Kenaikan harga ini tercatat pada dua jenis minyak acuan utama. Dilansir dari Money, harga minyak mentah Brent mengalami penguatan sebesar 60 sen atau 0,57 persen hingga menyentuh angka 106,32 dollar AS per barrel.
Tren serupa terjadi pada komoditas West Texas Intermediate (WTI) Amerika Serikat yang naik 54 sen atau 0,53 persen menjadi 101,71 dollar AS per barrel.
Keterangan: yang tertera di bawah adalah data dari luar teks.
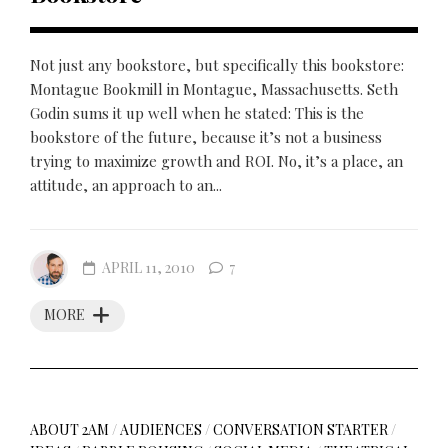
Not just any bookstore, but specifically this bookstore:
Montague Bookmill in Montague, Massachusetts. Seth
Godin sums it up well when he stated: This is the
bookstore of the future, because it’s not a business
trying to maximize growth and ROI. No, it’s a place, an
attitude, an approach to an...
APRIL 11, 2010
7
MORE
ABOUT 2AM
/
AUDIENCES
/
CONVERSATION STARTER
/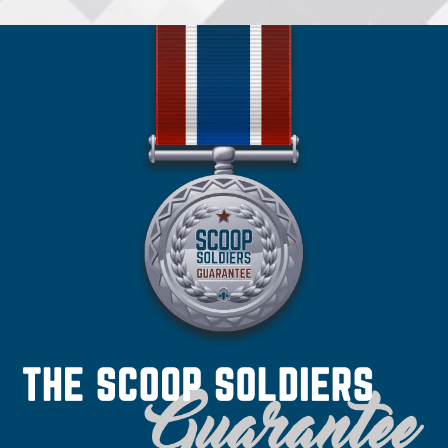
•
Spokane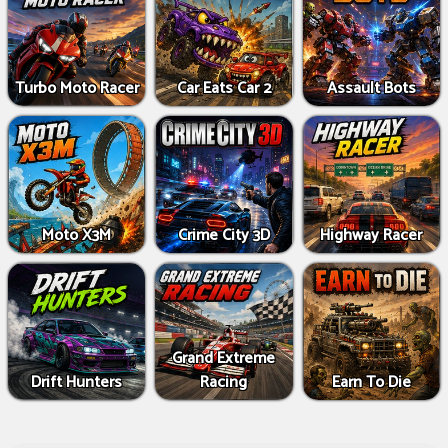
Turbo Moto Racer
Car Eats Car 2
Assault Bots
Moto X3M
Crime City 3D
Highway Racer
Grand Extreme
Drift Hunters
Racing
Earn To Die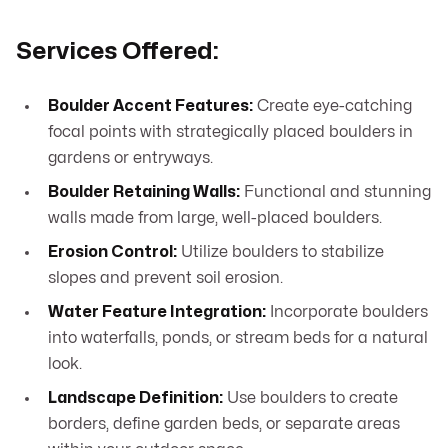
Services Offered:
Boulder Accent Features:
Create eye-catching
focal points with strategically placed boulders in
gardens or entryways.
Boulder Retaining Walls:
Functional and stunning
walls made from large, well-placed boulders.
Erosion Control:
Utilize boulders to stabilize
slopes and prevent soil erosion.
Water Feature Integration:
Incorporate boulders
into waterfalls, ponds, or stream beds for a natural
look.
Landscape Definition:
Use boulders to create
borders, define garden beds, or separate areas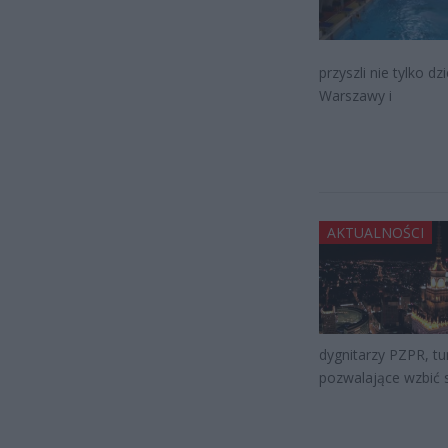
przyszli nie tylko d
Warszawy i
AKTUALNOŚCI
dygnitarzy PZPR, tun
pozwalające wzbić s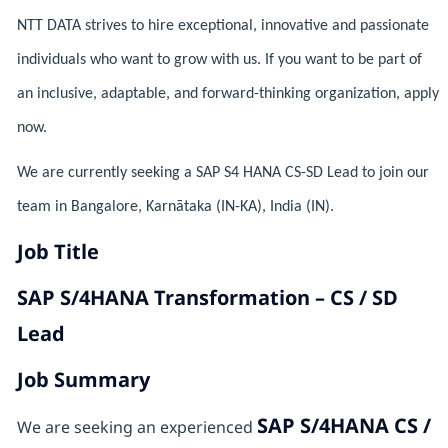
NTT DATA strives to hire exceptional, innovative and passionate
individuals who want to grow with us. If you want to be part of
an inclusive, adaptable, and forward-thinking organization, apply
now.
We are currently seeking a SAP S4 HANA CS-SD Lead to join our
team in Bangalore, Karnātaka (IN-KA), India (IN).
Job Title
SAP S/4HANA Transformation – CS / SD
Lead
Job Summary
SAP S/4HANA CS /
We are seeking an experienced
Sentimen pasar memburuk setelah Iran dilaporkan menyita sebuah kapal di lepas pantai Uni Emirat Arab pada Kamis dan mengarahkannya ke wilayah perairan mereka.
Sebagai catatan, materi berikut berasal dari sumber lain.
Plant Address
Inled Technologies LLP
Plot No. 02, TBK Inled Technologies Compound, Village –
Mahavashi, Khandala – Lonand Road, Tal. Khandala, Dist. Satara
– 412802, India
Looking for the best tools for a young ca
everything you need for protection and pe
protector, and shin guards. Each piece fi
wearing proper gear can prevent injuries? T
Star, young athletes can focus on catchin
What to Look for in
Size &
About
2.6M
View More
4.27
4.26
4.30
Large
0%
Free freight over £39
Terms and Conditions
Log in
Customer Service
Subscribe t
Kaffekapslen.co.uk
Selain aksi penyitaan, sebuah kapal kargo asal India yang membawa ternak dari Afrika dilaporkan tenggelam di lepas pantai Oman pada Rabu lalu. Meskipun terjadi gangguan, Garda Revolusi Iran mengklaim sekitar 30 kapal telah melewati Selat Hormuz sejak Rabu malam, kendati angka ini jauh di bawah rata-rata normal sebanyak 140 kapal per hari.
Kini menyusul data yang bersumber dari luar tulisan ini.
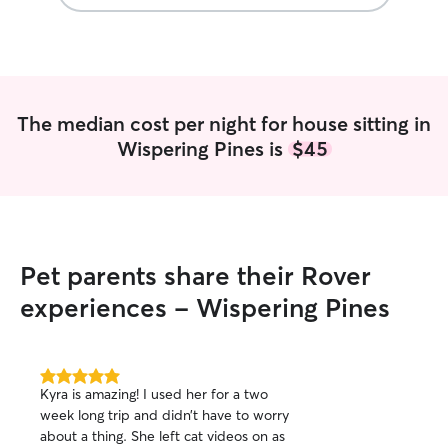
The median cost per night for house sitting in
Wispering Pines is
$45
Pet parents share their Rover
experiences - Wispering Pines
5.0
Kyra is amazing! I used her for a two
out
week long trip and didn’t have to worry
of
about a thing. She left cat videos on as
5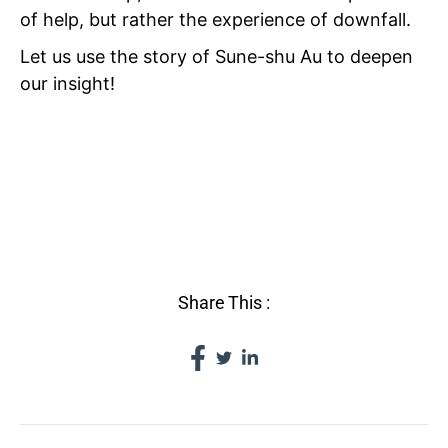
of help, but rather the experience of downfall.
Let us use the story of Sune-shu Au to deepen
our insight!
VI THE
VICISSITUDES OF
FORTUNE
Share This :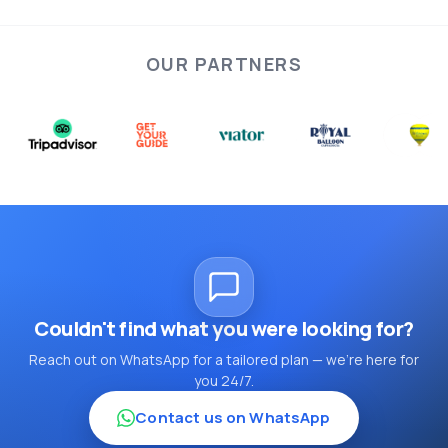
OUR PARTNERS
Couldn't find what you were looking for?
Reach out on WhatsApp for a tailored plan — we're here for
you 24/7.
Contact us on WhatsApp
Analis Haitong Futures, Yang An, memberikan penjelasan mengenai faktor-faktor yang menjaga posisi harga minyak tetap tinggi di pasar global.
"Harga minyak sempat berfluktuasi beberapa kali kemarin, tetapi tetap ditutup mendekati level tertinggi harian," ujar Yang An.
Ia menambahkan bahwa meskipun mulai ada pergerakan kapal di Selat Hormuz, hal tersebut belum memberikan dampak signifikan terhadap struktur pasar yang sedang kekurangan suplai.
"Kapal yang kembali melintasi selat memang meredakan sebagian kekhawatiran pasar, tetapi belum cukup untuk mengubah tren penguatan yang didorong oleh ketatnya pasokan," kata Yang An.
Di sisi diplomatik, Gedung Putih mengonfirmasi bahwa Presiden AS Donald Trump dan Presiden China Xi Jinping sepakat untuk memastikan jalur pelayaran di Selat Hormuz tetap terbuka bagi perdagangan internasional.
Perwakilan Dagang AS, Jamieson Greer, menilai keterlibatan China dalam isu ini sangat krusial karena kepentingan ekonomi mereka terhadap jalur tersebut.
Greer menyatakan bahwa China menunjukkan sikap pragmatis dalam berhubungan dengan Iran demi menjaga stabilitas pasokan. Kedua kepala negara dijadwalkan bertemu kembali pada Jumat di Beijing untuk menyelesaikan agenda kunjungan kenegaraan selama dua hari.